- DIRECTIONS FOR THIS TASK:
What do the lines from the top of the data through the line with "实基础。随后，结合客户特点与期望，精心推荐最适合的医美项" say? Quote them exactly and include both ends.

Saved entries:
↓↓↓

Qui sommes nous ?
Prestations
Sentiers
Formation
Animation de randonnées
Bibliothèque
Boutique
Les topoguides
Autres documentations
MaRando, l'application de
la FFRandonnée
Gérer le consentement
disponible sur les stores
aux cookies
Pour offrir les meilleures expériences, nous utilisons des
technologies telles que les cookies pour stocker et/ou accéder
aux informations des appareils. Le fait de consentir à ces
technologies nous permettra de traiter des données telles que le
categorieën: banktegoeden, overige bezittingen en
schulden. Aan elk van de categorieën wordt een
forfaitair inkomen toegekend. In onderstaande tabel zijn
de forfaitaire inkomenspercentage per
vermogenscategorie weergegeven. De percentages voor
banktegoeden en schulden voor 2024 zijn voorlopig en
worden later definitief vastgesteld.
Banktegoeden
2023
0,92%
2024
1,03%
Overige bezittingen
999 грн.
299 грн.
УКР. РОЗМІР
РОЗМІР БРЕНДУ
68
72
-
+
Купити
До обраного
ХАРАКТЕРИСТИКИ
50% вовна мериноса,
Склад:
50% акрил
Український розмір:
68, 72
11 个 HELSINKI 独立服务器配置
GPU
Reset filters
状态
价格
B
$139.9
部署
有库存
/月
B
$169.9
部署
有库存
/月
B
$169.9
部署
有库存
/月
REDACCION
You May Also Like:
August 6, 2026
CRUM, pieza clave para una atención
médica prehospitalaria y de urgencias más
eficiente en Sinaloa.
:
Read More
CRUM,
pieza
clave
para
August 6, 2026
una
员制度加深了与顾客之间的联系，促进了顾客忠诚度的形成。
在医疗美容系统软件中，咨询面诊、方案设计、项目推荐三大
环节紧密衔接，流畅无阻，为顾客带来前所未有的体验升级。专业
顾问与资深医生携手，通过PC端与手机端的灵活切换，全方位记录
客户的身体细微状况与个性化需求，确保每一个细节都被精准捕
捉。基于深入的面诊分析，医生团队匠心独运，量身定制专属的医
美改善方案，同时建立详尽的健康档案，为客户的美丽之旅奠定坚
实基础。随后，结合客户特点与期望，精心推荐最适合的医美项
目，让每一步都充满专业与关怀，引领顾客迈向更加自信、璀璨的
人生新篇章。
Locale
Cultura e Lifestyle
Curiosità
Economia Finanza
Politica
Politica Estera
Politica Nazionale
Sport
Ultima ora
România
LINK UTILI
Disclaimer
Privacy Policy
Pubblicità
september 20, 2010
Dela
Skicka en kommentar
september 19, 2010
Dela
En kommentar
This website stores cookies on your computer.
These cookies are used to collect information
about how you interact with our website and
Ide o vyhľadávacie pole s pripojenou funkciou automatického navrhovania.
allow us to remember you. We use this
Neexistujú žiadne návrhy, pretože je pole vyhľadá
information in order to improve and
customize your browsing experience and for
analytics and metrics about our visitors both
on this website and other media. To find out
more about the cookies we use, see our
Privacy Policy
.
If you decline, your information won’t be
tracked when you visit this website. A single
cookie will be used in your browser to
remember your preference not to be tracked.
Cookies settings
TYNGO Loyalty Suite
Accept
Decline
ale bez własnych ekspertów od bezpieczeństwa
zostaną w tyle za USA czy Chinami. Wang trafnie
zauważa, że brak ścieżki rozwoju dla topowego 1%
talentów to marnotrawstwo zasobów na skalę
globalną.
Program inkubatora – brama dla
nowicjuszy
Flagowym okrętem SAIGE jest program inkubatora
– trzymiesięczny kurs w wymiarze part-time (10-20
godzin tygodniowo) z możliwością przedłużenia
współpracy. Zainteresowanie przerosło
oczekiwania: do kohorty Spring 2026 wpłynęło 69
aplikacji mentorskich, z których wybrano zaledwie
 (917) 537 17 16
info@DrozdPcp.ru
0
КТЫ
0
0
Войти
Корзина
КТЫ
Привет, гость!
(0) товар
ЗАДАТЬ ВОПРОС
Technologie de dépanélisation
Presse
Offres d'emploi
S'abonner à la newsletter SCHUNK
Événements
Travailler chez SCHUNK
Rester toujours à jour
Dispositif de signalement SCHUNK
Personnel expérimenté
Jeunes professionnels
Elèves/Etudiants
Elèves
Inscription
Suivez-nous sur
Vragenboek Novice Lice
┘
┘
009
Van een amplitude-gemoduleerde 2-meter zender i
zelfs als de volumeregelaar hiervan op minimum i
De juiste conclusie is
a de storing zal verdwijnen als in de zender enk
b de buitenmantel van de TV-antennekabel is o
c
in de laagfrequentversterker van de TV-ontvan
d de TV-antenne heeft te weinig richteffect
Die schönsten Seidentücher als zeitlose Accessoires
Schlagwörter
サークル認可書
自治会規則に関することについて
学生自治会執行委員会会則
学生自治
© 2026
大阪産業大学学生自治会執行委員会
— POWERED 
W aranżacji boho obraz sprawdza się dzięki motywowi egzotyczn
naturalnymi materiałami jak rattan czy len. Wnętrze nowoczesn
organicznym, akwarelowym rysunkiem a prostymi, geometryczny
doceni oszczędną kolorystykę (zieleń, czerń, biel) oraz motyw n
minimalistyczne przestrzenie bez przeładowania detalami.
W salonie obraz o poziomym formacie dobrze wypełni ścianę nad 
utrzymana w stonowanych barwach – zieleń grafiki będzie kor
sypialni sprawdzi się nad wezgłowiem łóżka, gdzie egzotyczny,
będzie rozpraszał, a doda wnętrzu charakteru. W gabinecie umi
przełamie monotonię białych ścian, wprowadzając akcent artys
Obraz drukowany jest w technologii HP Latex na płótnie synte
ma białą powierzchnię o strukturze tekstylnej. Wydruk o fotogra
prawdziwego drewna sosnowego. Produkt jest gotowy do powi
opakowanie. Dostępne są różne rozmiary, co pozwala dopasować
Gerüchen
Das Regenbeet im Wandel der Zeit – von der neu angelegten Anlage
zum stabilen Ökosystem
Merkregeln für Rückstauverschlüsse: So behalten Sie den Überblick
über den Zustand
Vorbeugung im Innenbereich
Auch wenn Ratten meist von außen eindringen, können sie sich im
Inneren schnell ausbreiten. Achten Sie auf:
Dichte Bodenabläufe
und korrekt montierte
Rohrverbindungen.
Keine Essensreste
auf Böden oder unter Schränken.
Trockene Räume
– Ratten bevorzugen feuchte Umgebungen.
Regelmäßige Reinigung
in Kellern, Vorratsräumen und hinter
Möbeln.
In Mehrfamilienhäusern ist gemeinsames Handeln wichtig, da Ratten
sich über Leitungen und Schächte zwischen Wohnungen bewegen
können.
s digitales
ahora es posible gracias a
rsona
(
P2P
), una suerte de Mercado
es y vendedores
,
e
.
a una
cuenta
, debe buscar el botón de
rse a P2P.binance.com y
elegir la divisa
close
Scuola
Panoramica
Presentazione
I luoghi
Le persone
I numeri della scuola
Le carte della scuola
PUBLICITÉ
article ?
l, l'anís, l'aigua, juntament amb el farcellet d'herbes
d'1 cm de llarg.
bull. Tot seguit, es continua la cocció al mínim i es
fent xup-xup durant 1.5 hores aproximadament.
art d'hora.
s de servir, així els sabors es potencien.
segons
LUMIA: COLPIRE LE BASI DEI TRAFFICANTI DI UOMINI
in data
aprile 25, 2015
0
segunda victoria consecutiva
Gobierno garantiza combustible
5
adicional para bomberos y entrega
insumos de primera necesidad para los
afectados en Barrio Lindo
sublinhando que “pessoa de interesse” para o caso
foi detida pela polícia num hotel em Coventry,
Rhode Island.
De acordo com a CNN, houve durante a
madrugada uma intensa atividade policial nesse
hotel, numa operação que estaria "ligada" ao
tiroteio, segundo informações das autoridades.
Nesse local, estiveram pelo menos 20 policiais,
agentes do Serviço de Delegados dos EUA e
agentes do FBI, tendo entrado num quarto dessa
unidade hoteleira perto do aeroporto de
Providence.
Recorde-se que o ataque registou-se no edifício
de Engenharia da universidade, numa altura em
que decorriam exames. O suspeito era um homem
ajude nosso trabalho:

↑↑↑

- YOUR SOLUTION:
Qui sommes nous ?
Prestations
Sentiers
Formation
Animation de randonnées
Bibliothèque
Boutique
Les topoguides
Autres documentations
MaRando, l'application de
la FFRandonnée
Gérer le consentement
disponible sur les stores
aux cookies
Pour offrir les meilleures expériences, nous utilisons des
technologies telles que les cookies pour stocker et/ou accéder
aux informations des appareils. Le fait de consentir à ces
technologies nous permettra de traiter des données telles que le
categorieën: banktegoeden, overige bezittingen en
schulden. Aan elk van de categorieën wordt een
forfaitair inkomen toegekend. In onderstaande tabel zijn
de forfaitaire inkomenspercentage per
vermogenscategorie weergegeven. De percentages voor
banktegoeden en schulden voor 2024 zijn voorlopig en
worden later definitief vastgesteld.
Banktegoeden
2023
0,92%
2024
1,03%
Overige bezittingen
999 грн.
299 грн.
УКР. РОЗМІР
РОЗМІР БРЕНДУ
68
72
-
+
Купити
До обраного
ХАРАКТЕРИСТИКИ
50% вовна мериноса,
Склад:
50% акрил
Український розмір:
68, 72
11 个 HELSINKI 独立服务器配置
GPU
Reset filters
状态
价格
B
$139.9
部署
有库存
/月
B
$169.9
部署
有库存
/月
B
$169.9
部署
有库存
/月
REDACCION
You May Also Like:
August 6, 2026
CRUM, pieza clave para una atención
médica prehospitalaria y de urgencias más
eficiente en Sinaloa.
:
Read More
CRUM,
pieza
clave
para
August 6, 2026
una
员制度加深了与顾客之间的联系，促进了顾客忠诚度的形成。
在医疗美容系统软件中，咨询面诊、方案设计、项目推荐三大
环节紧密衔接，流畅无阻，为顾客带来前所未有的体验升级。专业
顾问与资深医生携手，通过PC端与手机端的灵活切换，全方位记录
客户的身体细微状况与个性化需求，确保每一个细节都被精准捕
捉。基于深入的面诊分析，医生团队匠心独运，量身定制专属的医
美改善方案，同时建立详尽的健康档案，为客户的美丽之旅奠定坚
实基础。随后，结合客户特点与期望，精心推荐最适合的医美项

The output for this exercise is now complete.